Most of us who follow the news have seen the heart-rending photos of weary parents holding beautiful, brown-eyed babies, making their way to Europe in search of a better life. We’ve seen barbed-wire borders, evacuees fleeing across deserts and the tragedy of capsized boats and lost children. We’ve also watched the behavior of newly arrived young Muslim males toward women, particularly in Cologne, Germany on New Year’s Eve.
The word “refugee” is on many people’s lips as a virtual tsunami of Middle Easterners and Africans floods Europe, setting in motion a seemingly never-ending drama.
Winter weather has slowed the pace of perilous sea crossings between Turkey and the Greek islands. But the political storms directed at Europe’s leadership – and outrageous behavior on the part some of the migrants – seem to be intensifying.
Germany’s beleaguered chancellor, Angela Merkel, initially adopted an open-arms policy toward migrants (leading to burgeoning numbers of arrivals into Europe) alongside raging debates about the wisdom of her decision.
On Jan. 30, Merkel announced rather belatedly that many of the refugees will be expected to leave Europe and return to their homes once the Syrian civil war has ended.
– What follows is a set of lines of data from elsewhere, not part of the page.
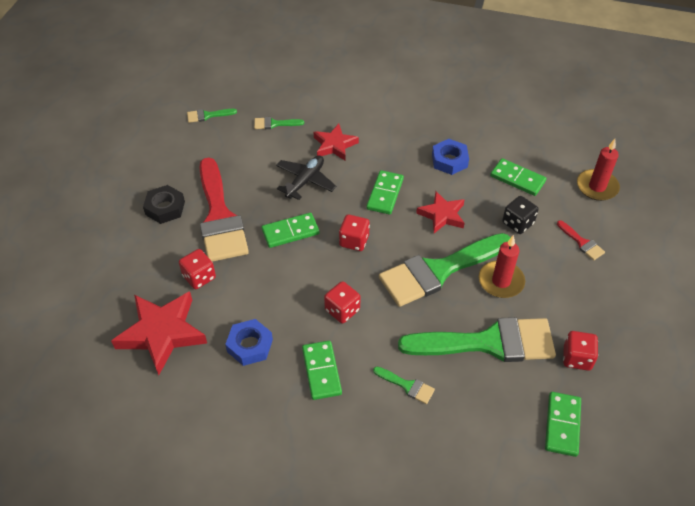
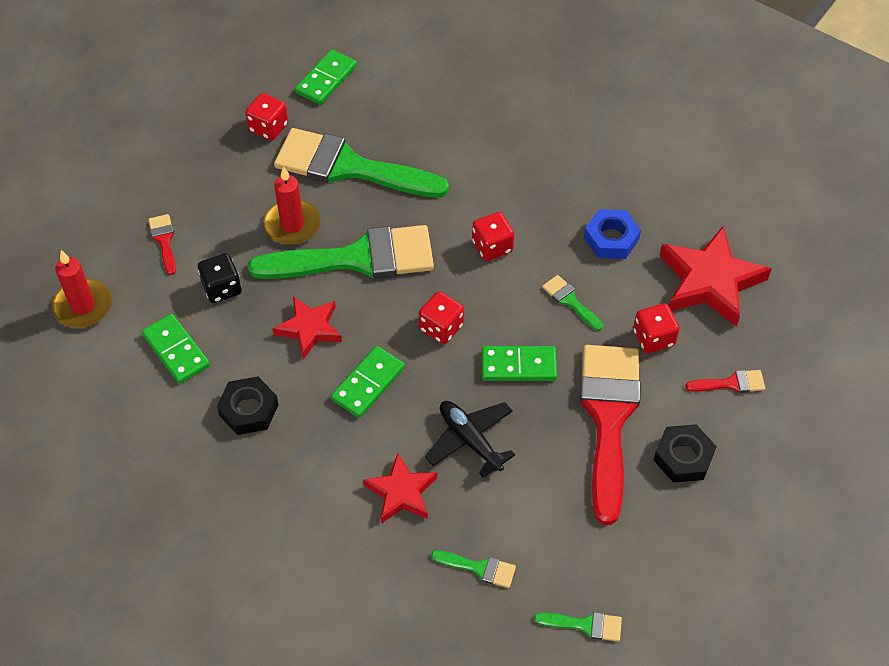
camera: 160 degrees left, 5 degrees up
black plane [276,155,336,200] -> black plane turned 90 degrees clockwise [425,401,515,478]
green domino [302,341,342,400] -> none
green brush [373,367,435,404] -> green brush moved to [542,275,603,331]
blue nut [432,139,469,175] -> black nut [217,376,279,435]
none -> red brush [685,370,765,393]

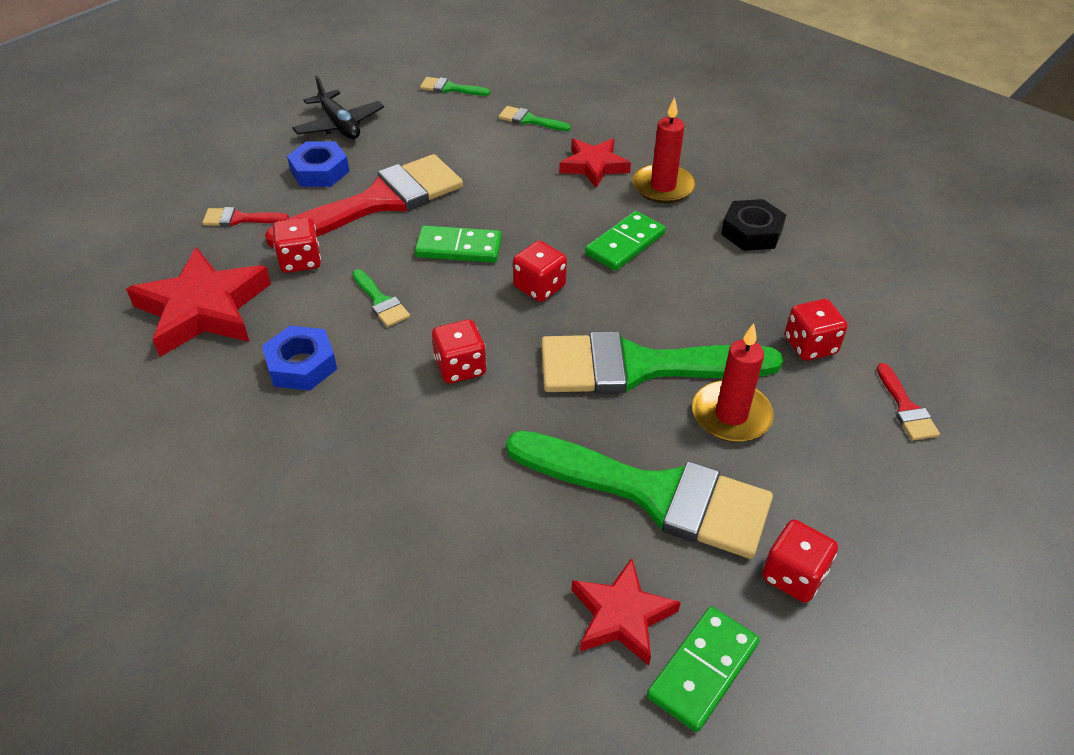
camera: 175 degrees left, 10 degrees down
red candle [52,250,112,328] -> red candle moved to [632,97,696,203]
green domino [142,314,210,384] -> none
black dice [198,253,242,303] -> red dice [785,299,848,361]
red star [273,296,342,360] -> red star moved to [572,558,681,666]
black plane [425,401,515,478] -> black plane moved to [292,75,384,139]
red brush [580,345,640,525] -> red brush turned 135 degrees counterclockwise [265,154,463,248]
black nut [654,424,717,483] -> blue nut [287,141,349,187]

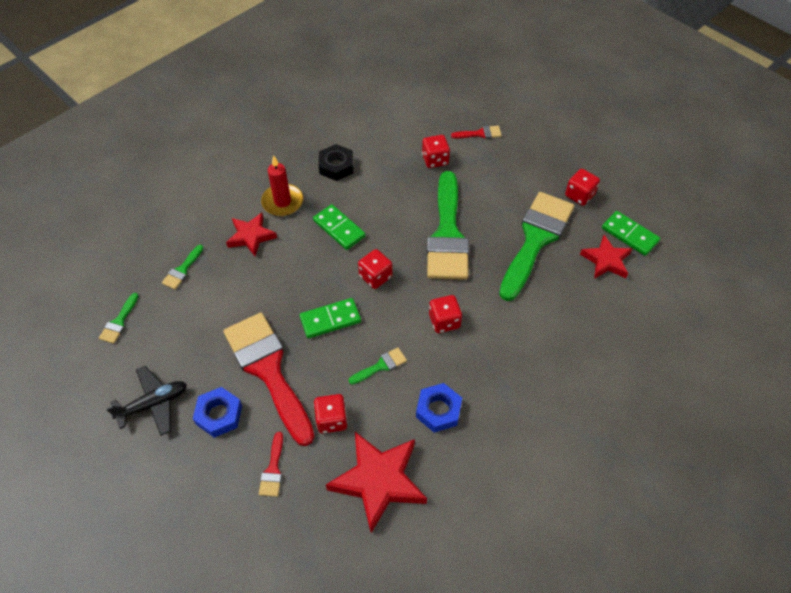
camera: 85 degrees left, 10 degrees up
green domino [415,225,502,263] -> green domino turned 60 degrees clockwise [300,298,361,338]
red candle [692,323,774,442] -> none

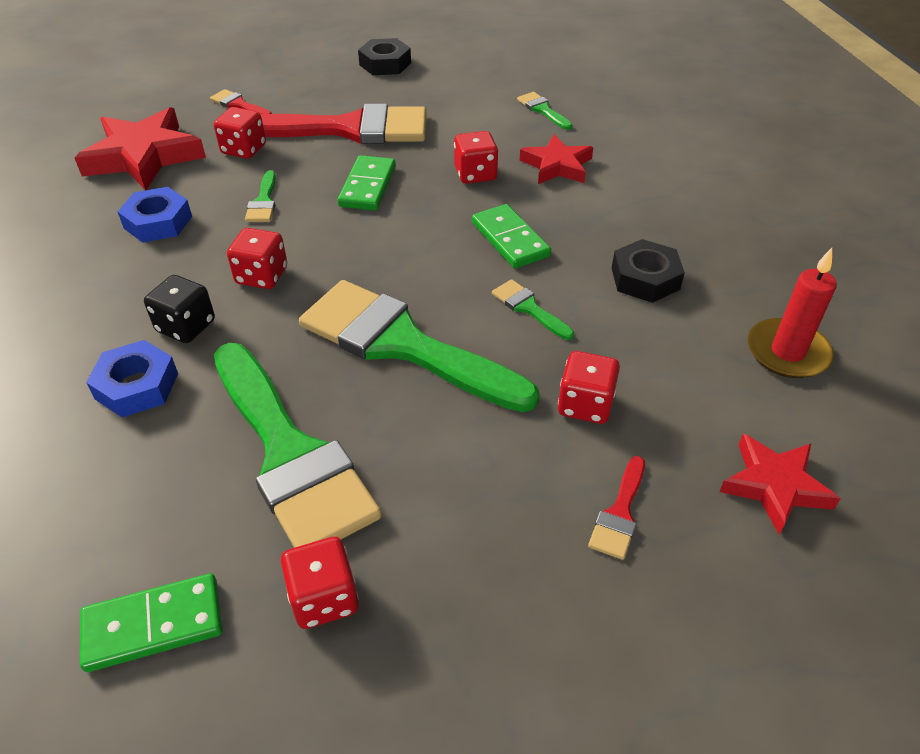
camera: 120 degrees right, 10 degrees down
green brush [99,293,139,344] -> green brush moved to [492,279,574,340]
black plane [106,366,187,436] -> black nut [358,38,411,75]
blue nut [193,387,242,438] -> blue nut moved to [86,340,178,417]
red candle [261,155,303,216] -> red candle moved to [748,248,837,378]
green domino [313,204,366,250] -> green domino turned 75 degrees clockwise [472,204,551,269]
red dice [358,249,392,289] -> red dice moved to [454,131,498,184]
red star [580,235,632,279] -> red star moved to [719,434,841,534]
none -> black dice [144,275,215,343]

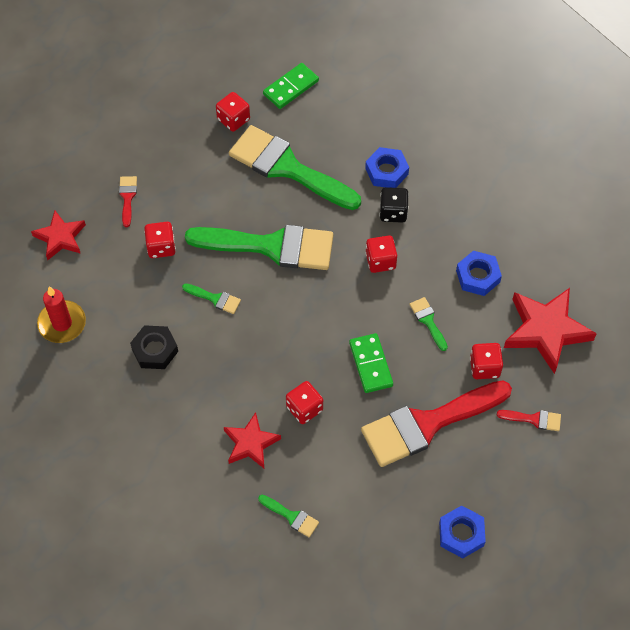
camera: 155 degrees right, 15 degrees up
black nut [358,38,411,75] -> blue nut [439,505,486,558]
green domino [472,204,551,269] -> none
Germany’s Chancellor Angela Merkel Saturday said she expects many refugees to leave Europe’s largest economy once the war in Syria is over, addressing public concerns the country won’t be able to cope with the continued influx of immigrants.
“We expect that once peace is restored in Syria” and once terror organization ISIS is curtailed, many refugees will return back home, Ms. Merkel told members of her conservative Christian Democratic Party at a gathering broadcast on German television.
Some laughed at Merkel’s optimistic declaration. But the desperation of many refugees is not in question. The war-torn Middle East – Syria and Iraq, along with Turkey, Lebanon and Jordan – is roiling with the displacement of millions. Some have fled Syria’s war, while others have run for their lives from the Islamic State. Many have languished in miserable refugee centers and squalid displacement camps for years.
The refugees’ fragile hopes of returning to their homes have been shattered, much like the houses and villages they once populated.
However, along with the genuinely displaced and dispossessed Syrians, Iraqis and even Iranians, thousands of economic migrants have also joined the parade, traveling from North and Sub-Saharan Africa and beyond to seek a new beginning in prosperous Europe’s welcoming embrace.
Meanwhile, there are repeated warnings, not only from security forces and police, but also from some of the refugees themselves (see below) that ISIS has quietly infiltrated the tide of evacuees.
After visiting some displaced Christians in Kurdistan a little more than a year ago, I had another recent opportunity, as I traveled back to Jerusalem from the United States, to listen to some other concerned voices. They told me not only about the ongoing refugee drama, but also about the Islamist ideology that overshadows it.
The first person I met with was Baroness Cox, former deputy speaker of the House of Lords in the United Kingdom and an indefatigable warrior for human rights in the world. I had the honor of writing a biography of Lady Cox a few years ago, Baroness Cox: Eyewitness to a Broken World. We shared a lovely mid-January dinner in London.